BACKGROUND: All three nitric oxide synthase (NOS) isoforms are expressed in atherosclerotic plaques. NOS enzymes in general catalyse NO production. However, under conditions of substrate and cofactor deficiency, the enzyme directly catalyse superoxide formation. Considering this alternative chemistry, the effects of NOS on key events in spontaneous hyperlipidemia driven atherosclerosis have not been investigated yet. Here, we evaluate how endothelial nitric oxide synthase (eNOS) modulates leukocyte/endothelial- (L/E) and platelet/endothelial- (P/E) interactions in atherosclerosis and the production of nitric oxide (NO) and superoxide by the enzyme. PRINCIPAL FINDINGS: Intravital microscopy (IVM) of carotid arteries revealed significantly increased L/E-interactions in apolipoproteinE/eNOS double knockout mice (apoE(-/-)/eNOS(-/-)), while P/E-interactions did not differ, compared to apoE(-/-). eNOS deficiency increased macrophage infiltration in carotid arteries and vascular cell adhesion molecule-1 (VCAM-1) expression, both in endothelial and smooth muscle cells. Despite the expression of other NOS isoforms (inducible NOS, iNOS and neuronal NOS, nNOS) in plaques, Electron Spin Resonance (ESR) measurements of NO showed significant contribution of eNOS to total circulating and vascular wall NO production. Pharmacological inhibition and genetic deletion of eNOS reduced vascular superoxide production, indicating uncoupling of the enzyme in apoE(-/-) vessels. CONCLUSION: Overt plaque formation, increased vascular inflammation and L/E- interactions are associated with significant reduction of superoxide production in apoE(-/-)/eNOS(-/-) vessels. Therefore, lack of eNOS does not cause an automatic increase in oxidative stress. Uncoupling of eNOS occurs in apoE(-/-) atherosclerosis but does not negate the enzyme's strong protective effects.

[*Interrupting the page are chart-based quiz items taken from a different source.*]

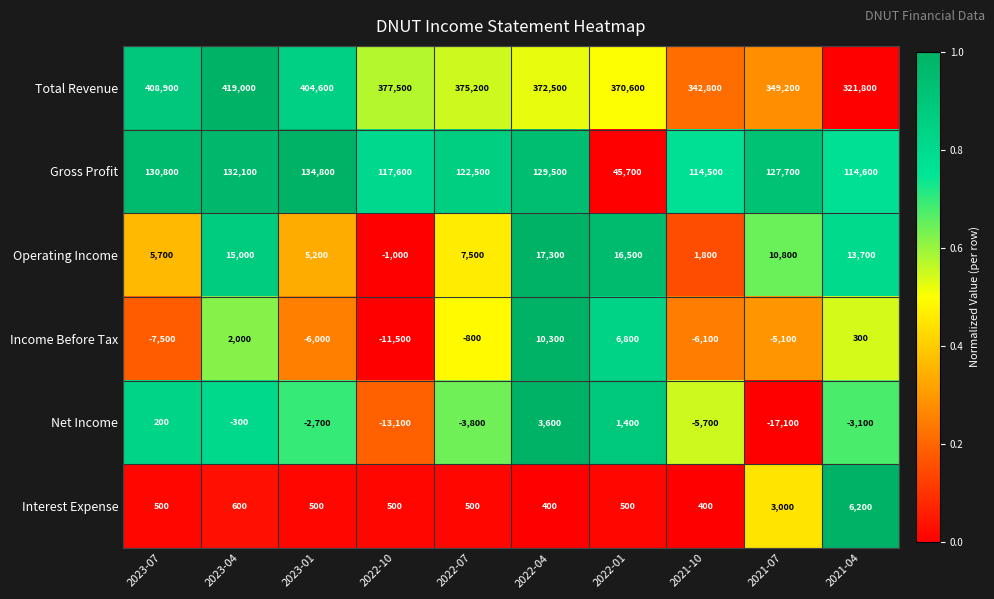

At 2023-07, list the series in order from smallest to largest.

Income Before Tax, Net Income, Interest Expense, Operating Income, Gross Profit, Total Revenue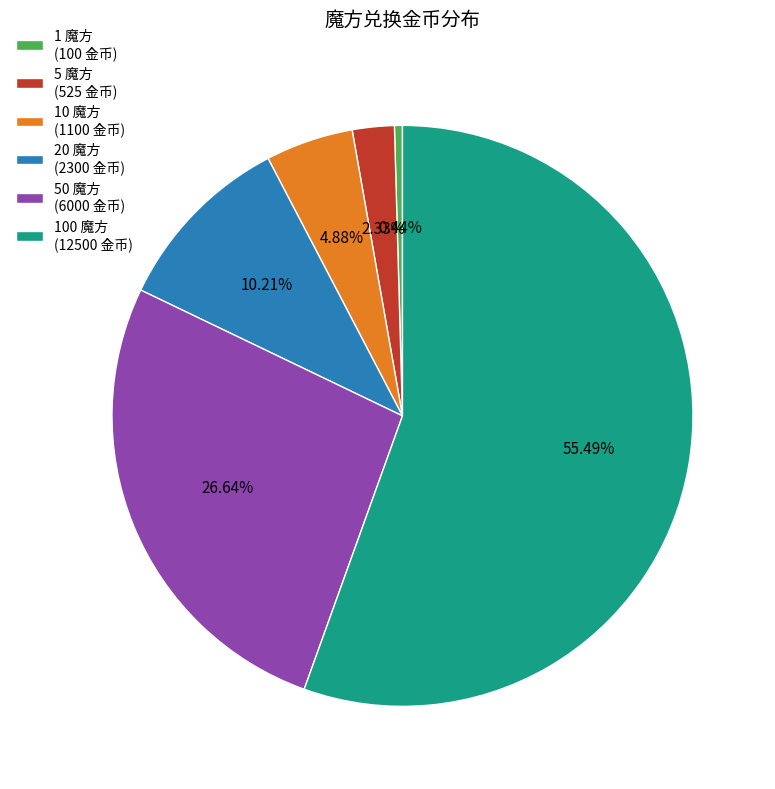

Between 5 魔方 and 10 魔方, which is larger?

10 魔方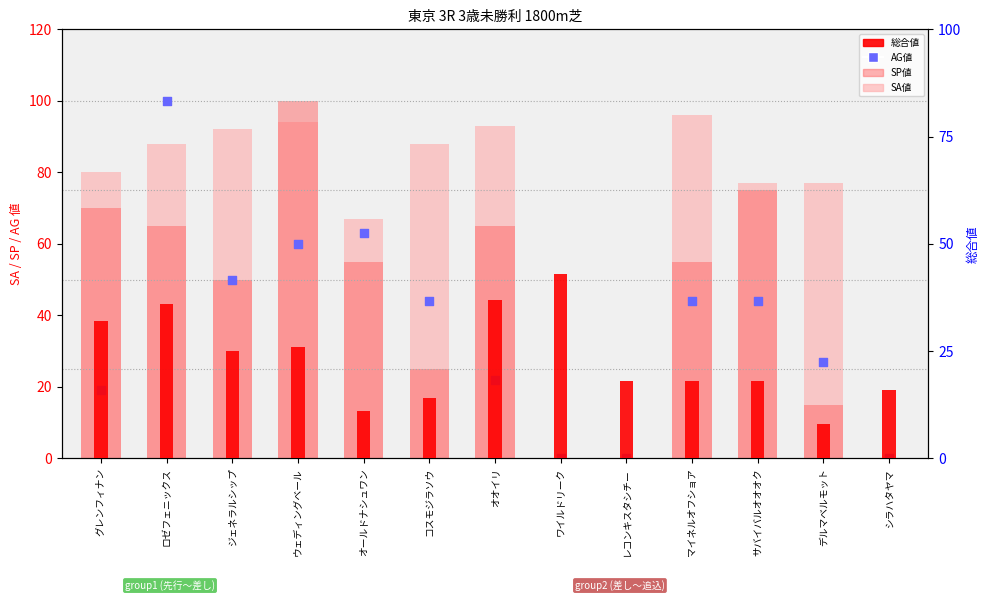

Which series has the largest Y range (max minus min)?

SP値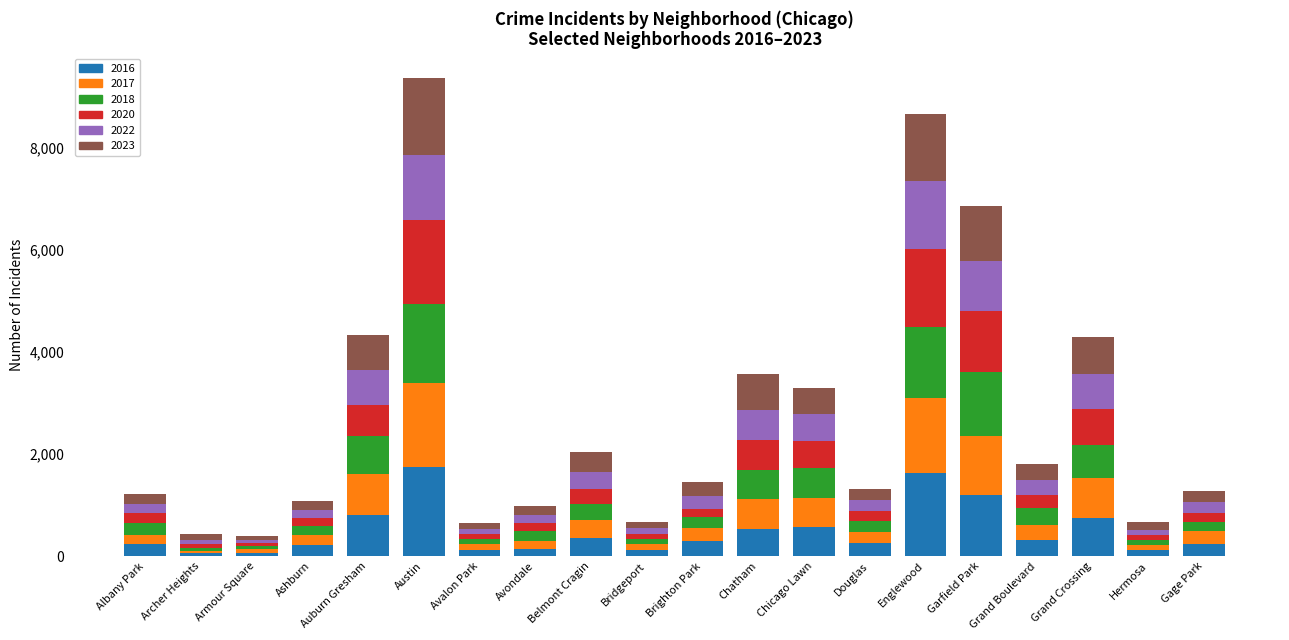

List the labels in order of 2023 value, smallest first.

Armour Square, Archer Heights, Bridgeport, Avalon Park, Hermosa, Avondale, Ashburn, Albany Park, Gage Park, Douglas, Brighton Park, Grand Boulevard, Belmont Cragin, Chicago Lawn, Auburn Gresham, Chatham, Grand Crossing, Garfield Park, Englewood, Austin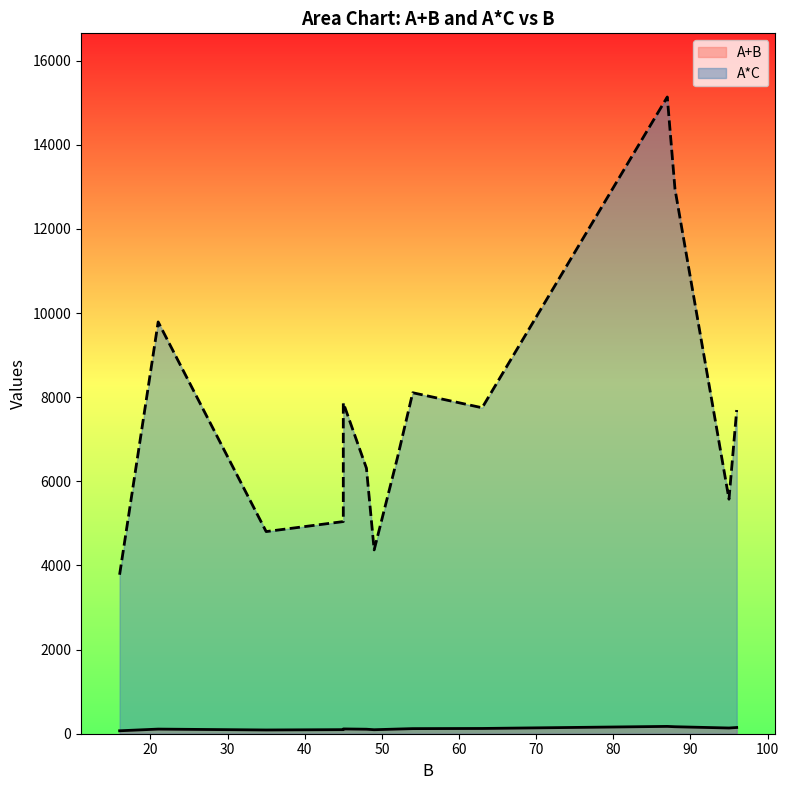

True or false: A+B has a value of 136 at 95.

True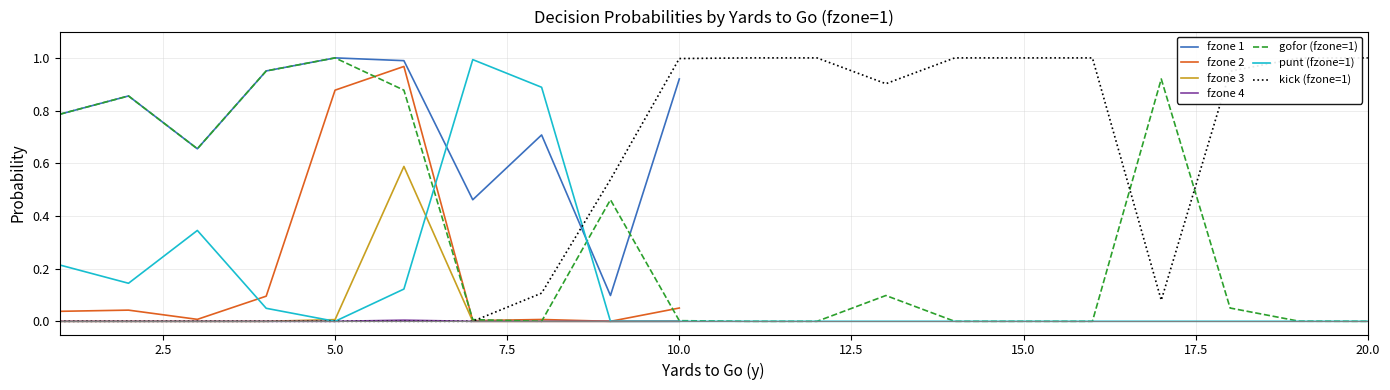

Is it true that gofor (fzone=1) equals -0.5 at 15.0?

False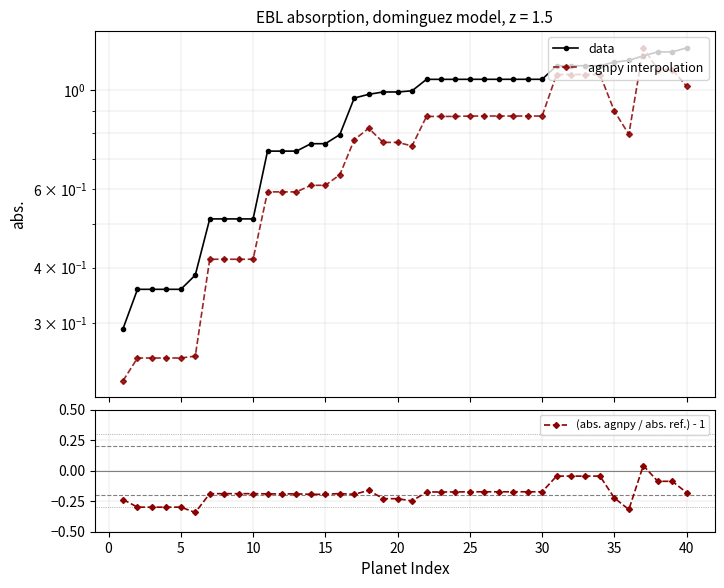

How many lines are shown in the chart?

3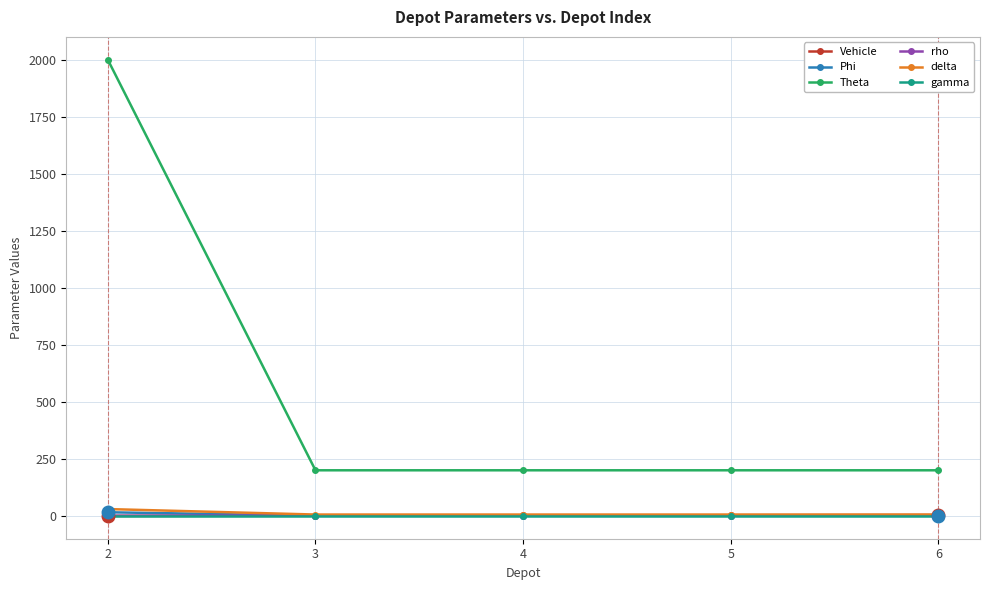

Which series has the largest total across all categories?

Theta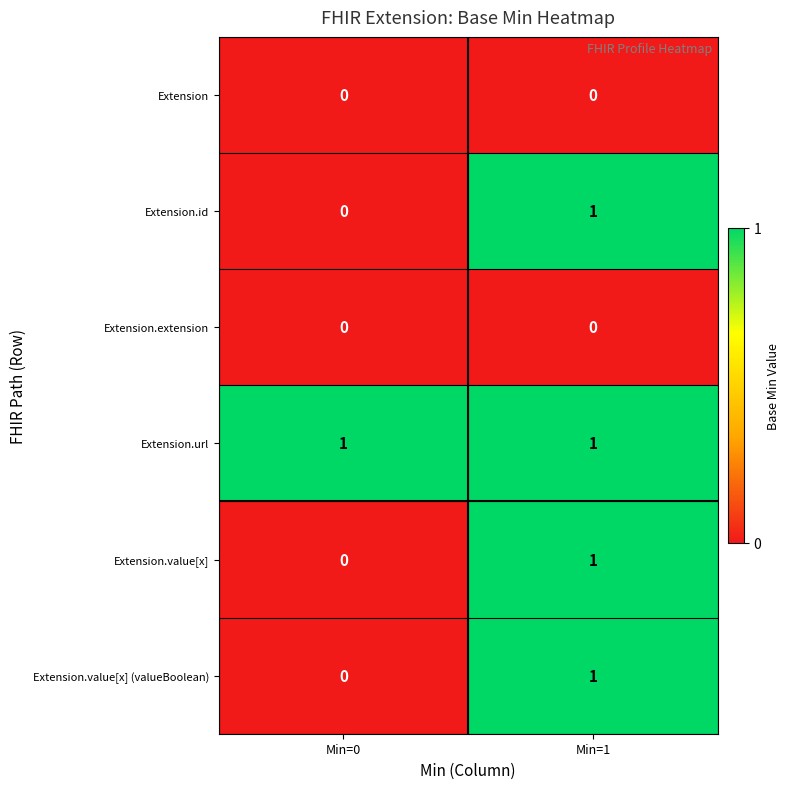

At which category is the sum across all series the highest?

Min=1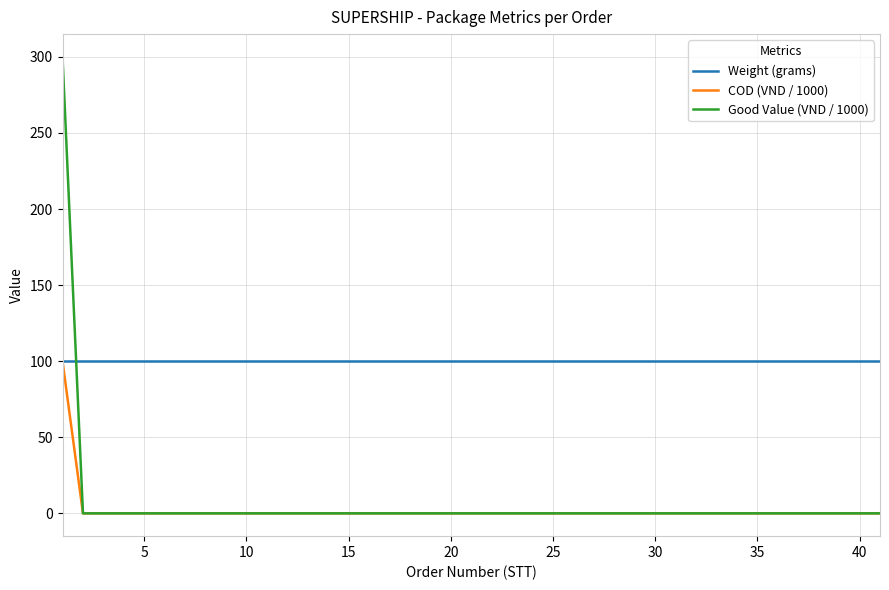

Which series ends up on top after the final intersection of Weight (grams) and Good Value (VND / 1000)?

Weight (grams)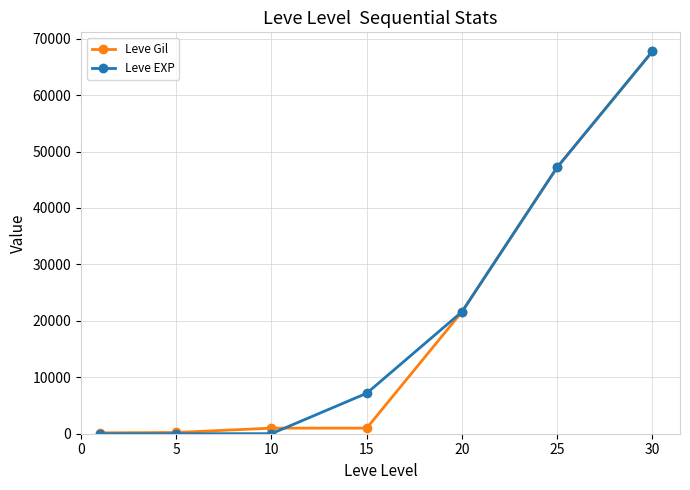

What is the greatest value displayed?

67730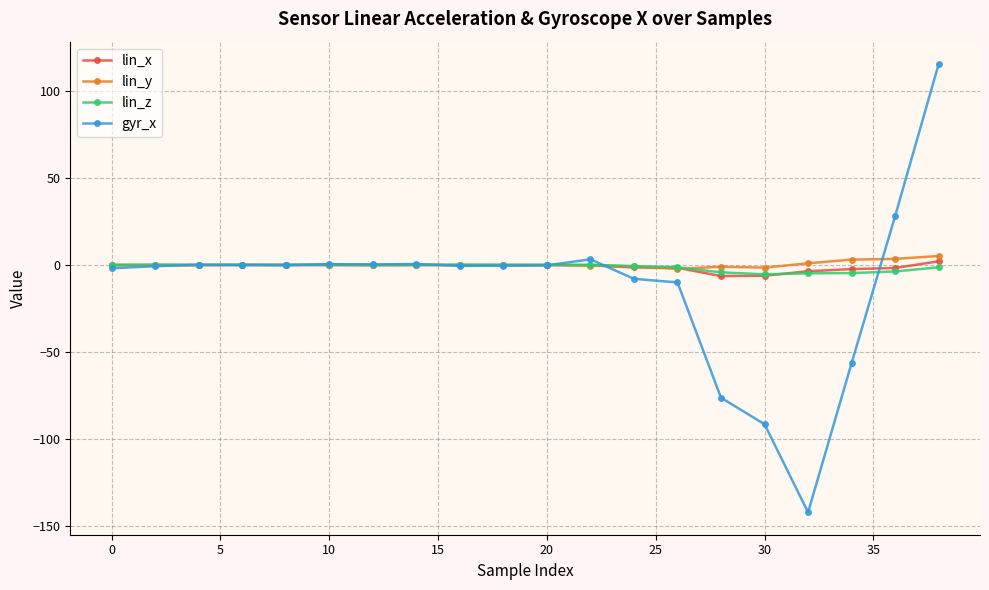

Which series has the largest range (max minus min)?

gyr_x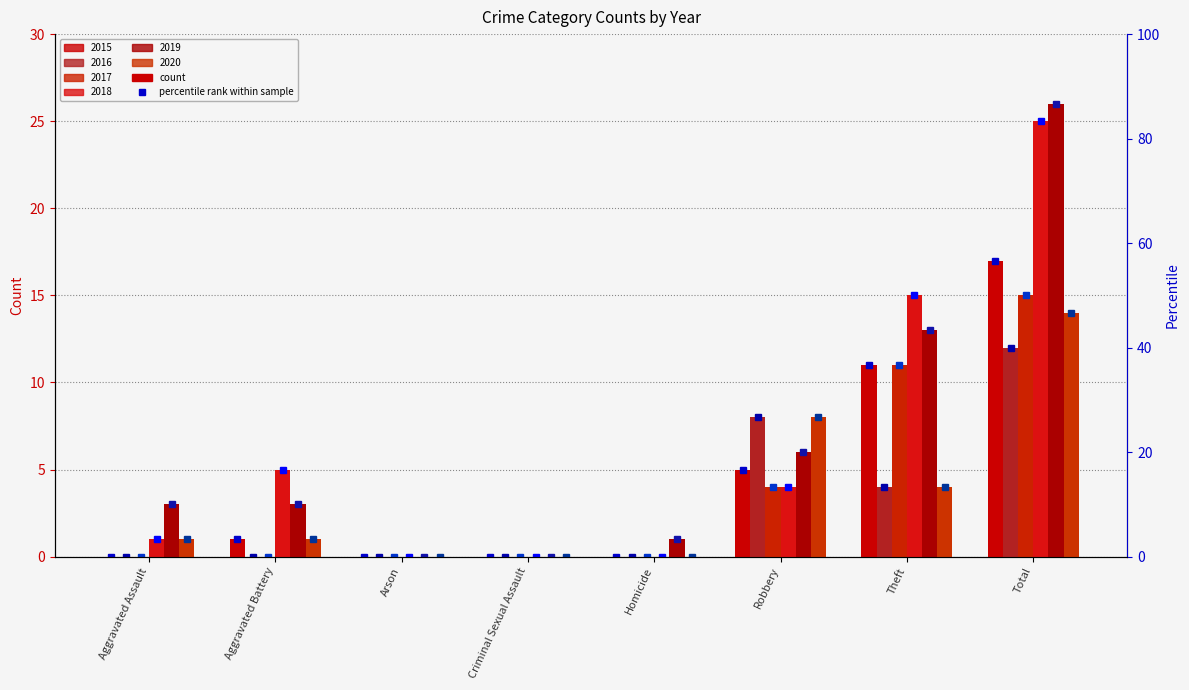

List the series in order of their peak value, highest first.

2019, 2018, 2015, 2017, 2020, 2016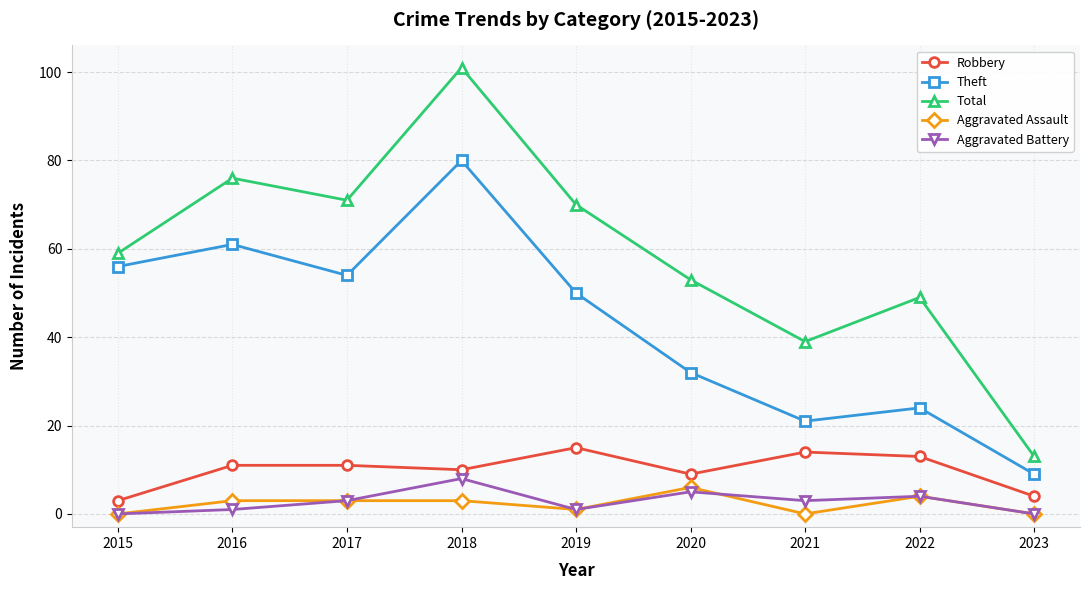

What is the average value of the Aggravated Assault series?

2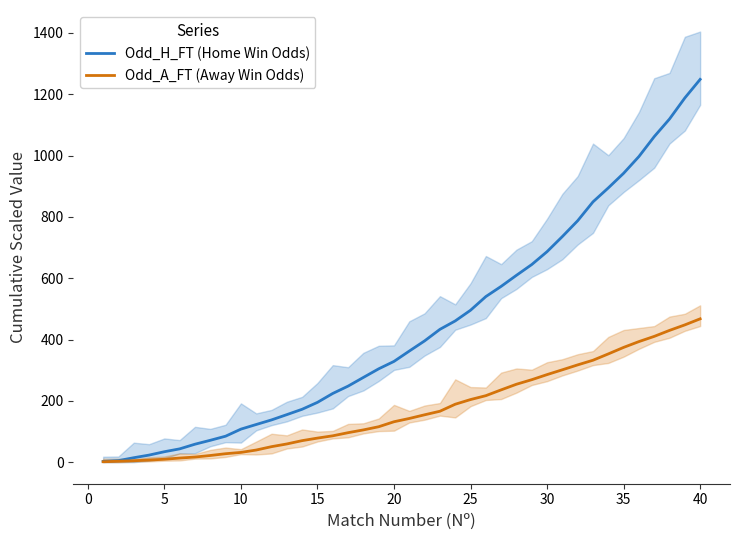

At which label does Odd_A_FT (Away Win Odds) reach its peak?

40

Oxidative stress and compartment of gene expression determine proatherosclerotic effects of inducible nitric oxide synthase.

Genetic and pharmacological inhibition of inducible nitric oxide synthase (iNOS) decreases atherosclerosis development. Potential proatherogenic effects of iNOS include iNOS mediated oxidative stress and iNOS expression in different cellular compartments. Lesional iNOS can potentially produce nitric oxide radicals (NO), superoxide radicals (O2(-)), or both; these radicals may then react to form peroxynitrite. Alternatively, O2(-) radicals from oxidases co-expressed with iNOS could react with NO to produce peroxynitrite. Therefore, the expression profiles of the genes that modulate the redox system in different iNOS-expressing cell compartments may determine the role of iNOS in atherosclerosis. We used apoE (apoE(-/-)) and apoE/iNOS double knockout (apoE(-/-)/ iNOS(-/-)) mice to assess vascular NO, O2(-), and peroxynitrite formation by electron spin resonance spectroscopy, high performance liquid chromatography, and 3-nitrotyrosine staining. The relevance of the iNOS expressing cell compartment was tested by bone marrow transplantation. We show that iNOS significantly contributes to vascular NO production and itself produces O2(-), leading to peroxynitrite formation in atherosclerotic lesions. Our bone marrow transplantation experiments show that bone marrow derived cells exclusively mediate the proatherosclerotic effects of iNOS in males, while both parenchymal and bone marrow derived iNOS equally contribute to atherosclerosis in females. Moreover, iNOS expression affects vascular remodeling. These findings establish for the first time that the proatherosclerotic effects of iNOS vary with sex in addition to the compartment of its expression.